SupportsComponentDiscovery

Bases: Protocol

Declares which submodules serve as pipeline components.

Used by the framework to locate DiT, encoder, and VAE modules for CPU offload, HSDP sharding, and other operations that need to know the pipeline's internal structure.

All attribute names support dotted paths for nested submodules (e.g. "pipe.transformer").

Attributes:

Name Type Description
_dit_modules list[str]

Denoising submodules (on GPU during diffusion).

_encoder_modules list[str]

Encoder submodules (offloaded during diffusion).

_vae_modules list[str]

VAE(s) (always on GPU).

_resident_modules list[str]

Extra modules pinned on GPU during layerwise offloading. Optional, defaults to [].

SupportsStepExecution

Bases: Protocol

State-driven step-level execution protocol for diffusion pipelines.

Pipelines should split request-level forward() into: prepare_encode() (one-time request setup), denoise_step() (one denoise forward), step_scheduler() (one scheduler update), and post_decode() (final decode).

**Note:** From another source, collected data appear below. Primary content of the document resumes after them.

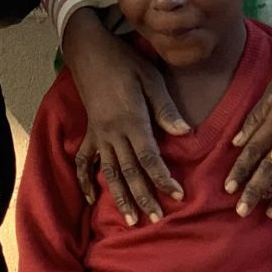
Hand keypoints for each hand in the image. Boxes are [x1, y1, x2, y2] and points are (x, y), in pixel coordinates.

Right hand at [61, 9, 188, 224]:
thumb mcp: (150, 78)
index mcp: (131, 120)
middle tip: (156, 219)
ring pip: (110, 172)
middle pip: (130, 171)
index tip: (177, 195)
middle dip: (144, 197)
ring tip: (131, 220)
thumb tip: (185, 133)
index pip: (149, 157)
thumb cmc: (124, 62)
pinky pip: (85, 162)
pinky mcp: (90, 133)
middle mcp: (113, 133)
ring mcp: (98, 135)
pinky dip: (86, 181)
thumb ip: (166, 108)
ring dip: (120, 197)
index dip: (163, 178)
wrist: (89, 51)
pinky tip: (92, 198)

supports_step_execution class-attribute

supports_step_execution: bool = True

denoise_step

denoise_step(
    state: DiffusionRequestState, **kwargs: Any
) -> Tensor | None

Run one denoise step.

post_decode

post_decode(
    state: DiffusionRequestState, **kwargs: Any
) -> DiffusionOutput

Decode output after denoise loop.

prepare_encode

prepare_encode(
    state: DiffusionRequestState, **kwargs: Any
) -> DiffusionRequestState

Prepare request-level inputs and return initialized state.

step_scheduler

step_scheduler(
    state: DiffusionRequestState,
    noise_pred: Tensor,
    **kwargs: Any,
) -> None

Run one scheduler step.

supports_step_execution

supports_step_execution(pipeline: object) -> bool

Return whether pipeline implements :class:SupportsStepExecution.